I come across the American poet Ogden Nash, who in 1943, penned “My Victory Garden.” The poem’s last stanza is my favorite:
"My farming will never make me famous,
I'm an agricultural ignoramus,
So don't ask me to tell a string bean from a soy bean.
I can't even tell a girl bean from a boy bean."
My resolutions last year focused on growing edibles, including beans of all types, along with “add more tomato plants, get the soil tested, put in raised beds, take out more lawn, put in some apple trees.” A few of these things were much easier to accomplish than my annual, yawn-provoking “exercise regularly” resolution.

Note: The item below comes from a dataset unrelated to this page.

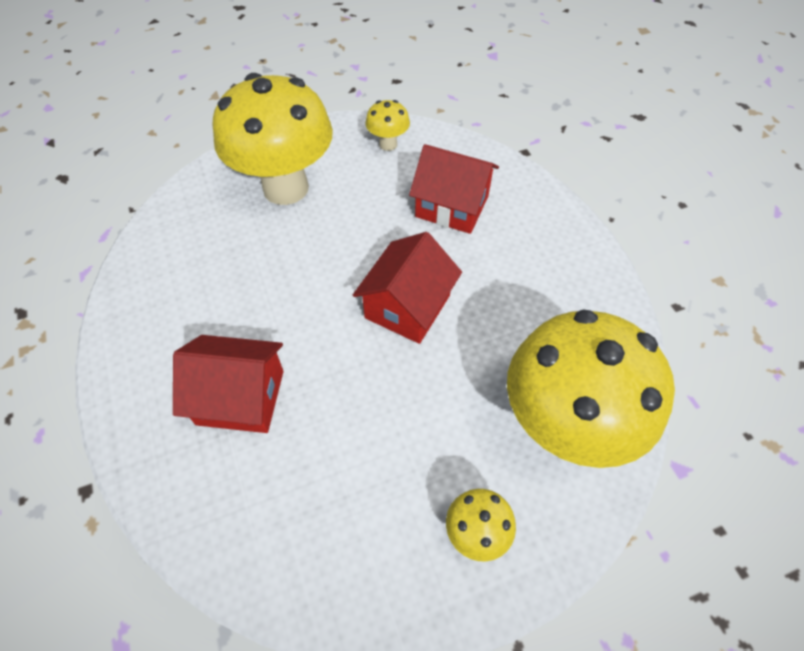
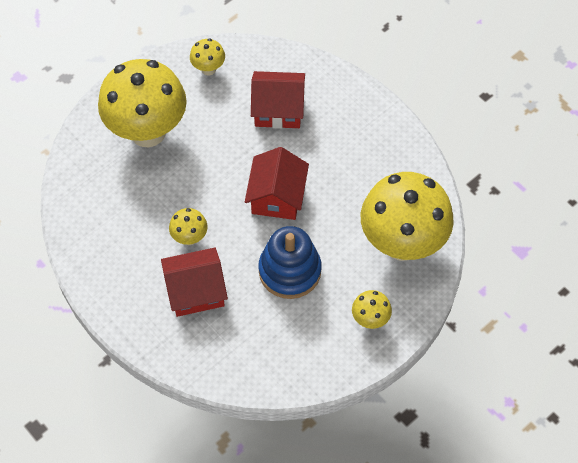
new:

I page through a slender volume, “In Your Garden,” a 1951 collection of newspaper articles by Vita Sackville-West, whose English garden, Sissinghurst, continues to draw visitors long after her death in 1962. In one winter column, she wrote about planning a grey, green and white garden--an ethereal moon garden to be enjoyed on a summer evening.

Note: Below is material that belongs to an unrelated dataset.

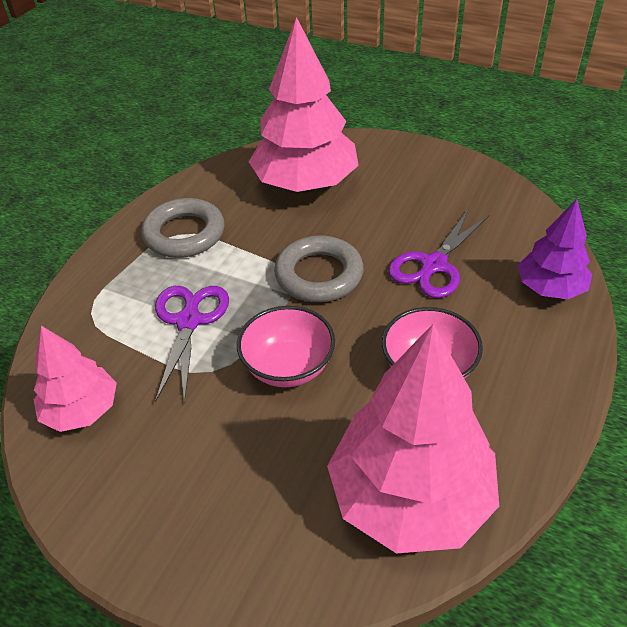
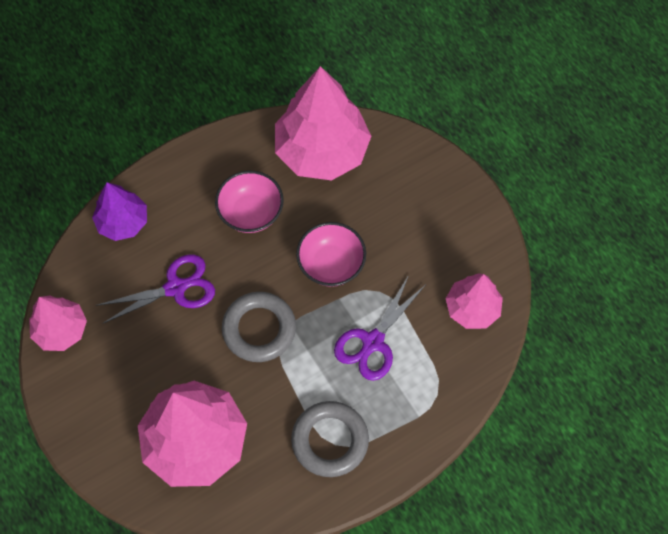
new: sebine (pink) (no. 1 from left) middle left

“I cannot help hoping that the great ghostly barn owl will sweep silently across a pale garden, next summer, in the twilight--the pale garden that I am now planting, under the first flakes of snow.”
And then it dawned on me. My gardening resolution is not about gardening. What I really want to do is sit in my garden and observe rather than work feverishly kneeling and planting, dividing, edging, watering, fertilizing, pruning and tweaking. And so I revisit one of my favorite quotes by James Douglas from his 1930 book, “Down Shoe Lane.”
“It is a good idea to be alone in a garden at dawn or dark so that all its shy presences may haunt you and possess you in a reverie of suspended thought.”
A reverie of suspended thought. Into my garden journal goes this year’s only resolution: “Read More, Weed Less.” (I make a secret note to revisit that entry frequently.)
What are your garden resolutions for the year?